Extracted entries:
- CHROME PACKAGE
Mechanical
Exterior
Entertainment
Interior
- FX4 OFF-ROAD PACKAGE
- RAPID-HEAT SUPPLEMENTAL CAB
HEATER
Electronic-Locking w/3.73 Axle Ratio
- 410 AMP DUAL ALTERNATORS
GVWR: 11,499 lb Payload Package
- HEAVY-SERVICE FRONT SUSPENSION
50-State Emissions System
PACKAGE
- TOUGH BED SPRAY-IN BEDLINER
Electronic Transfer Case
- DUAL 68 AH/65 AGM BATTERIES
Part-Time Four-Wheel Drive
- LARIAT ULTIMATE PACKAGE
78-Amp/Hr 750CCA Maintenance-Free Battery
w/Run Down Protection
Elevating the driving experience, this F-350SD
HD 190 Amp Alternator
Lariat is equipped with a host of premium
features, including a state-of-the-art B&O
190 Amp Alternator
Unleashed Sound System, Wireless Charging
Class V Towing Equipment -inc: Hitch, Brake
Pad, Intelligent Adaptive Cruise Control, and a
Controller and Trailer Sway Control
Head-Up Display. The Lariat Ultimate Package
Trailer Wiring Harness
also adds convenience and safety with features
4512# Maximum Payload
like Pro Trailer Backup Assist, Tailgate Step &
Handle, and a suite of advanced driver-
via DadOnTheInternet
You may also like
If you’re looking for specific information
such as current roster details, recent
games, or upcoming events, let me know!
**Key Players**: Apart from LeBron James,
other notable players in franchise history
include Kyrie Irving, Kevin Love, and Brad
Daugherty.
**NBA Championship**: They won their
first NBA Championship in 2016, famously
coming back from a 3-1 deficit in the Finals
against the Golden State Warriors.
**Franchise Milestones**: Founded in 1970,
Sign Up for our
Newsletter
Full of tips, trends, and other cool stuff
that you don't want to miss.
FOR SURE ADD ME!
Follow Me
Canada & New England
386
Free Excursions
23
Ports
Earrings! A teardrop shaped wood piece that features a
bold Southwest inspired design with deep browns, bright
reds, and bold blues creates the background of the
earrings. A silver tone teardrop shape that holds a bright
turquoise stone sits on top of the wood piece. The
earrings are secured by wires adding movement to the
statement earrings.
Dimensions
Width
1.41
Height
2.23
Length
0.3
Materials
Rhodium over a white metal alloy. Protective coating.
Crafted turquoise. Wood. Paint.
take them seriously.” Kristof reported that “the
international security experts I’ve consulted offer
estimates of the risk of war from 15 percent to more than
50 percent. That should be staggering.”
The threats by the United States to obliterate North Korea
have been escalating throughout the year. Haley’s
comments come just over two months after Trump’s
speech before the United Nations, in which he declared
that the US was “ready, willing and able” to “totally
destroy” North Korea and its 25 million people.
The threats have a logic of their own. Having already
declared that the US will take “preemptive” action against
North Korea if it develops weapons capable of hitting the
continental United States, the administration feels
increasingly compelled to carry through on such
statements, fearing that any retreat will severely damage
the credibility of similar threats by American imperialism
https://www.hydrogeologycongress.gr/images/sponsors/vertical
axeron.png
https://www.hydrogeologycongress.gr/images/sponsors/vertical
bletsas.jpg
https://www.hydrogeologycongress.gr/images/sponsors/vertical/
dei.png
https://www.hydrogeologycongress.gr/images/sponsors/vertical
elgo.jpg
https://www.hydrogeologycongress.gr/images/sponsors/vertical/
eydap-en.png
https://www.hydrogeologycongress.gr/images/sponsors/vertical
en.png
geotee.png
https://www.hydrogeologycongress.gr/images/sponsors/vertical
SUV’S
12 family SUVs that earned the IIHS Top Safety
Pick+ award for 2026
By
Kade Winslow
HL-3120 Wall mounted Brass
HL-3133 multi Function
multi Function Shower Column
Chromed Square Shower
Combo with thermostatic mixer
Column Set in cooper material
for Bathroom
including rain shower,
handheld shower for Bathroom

What you should do:
Retype exactly, and only, the lines above from the one where "eydap-en.png" occurs up to and including the one where "HL-3120 Wall mounted Brass" occurs.

Solution:
eydap-en.png
https://www.hydrogeologycongress.gr/images/sponsors/vertical
en.png
geotee.png
https://www.hydrogeologycongress.gr/images/sponsors/vertical
SUV’S
12 family SUVs that earned the IIHS Top Safety
Pick+ award for 2026
By
Kade Winslow
HL-3120 Wall mounted Brass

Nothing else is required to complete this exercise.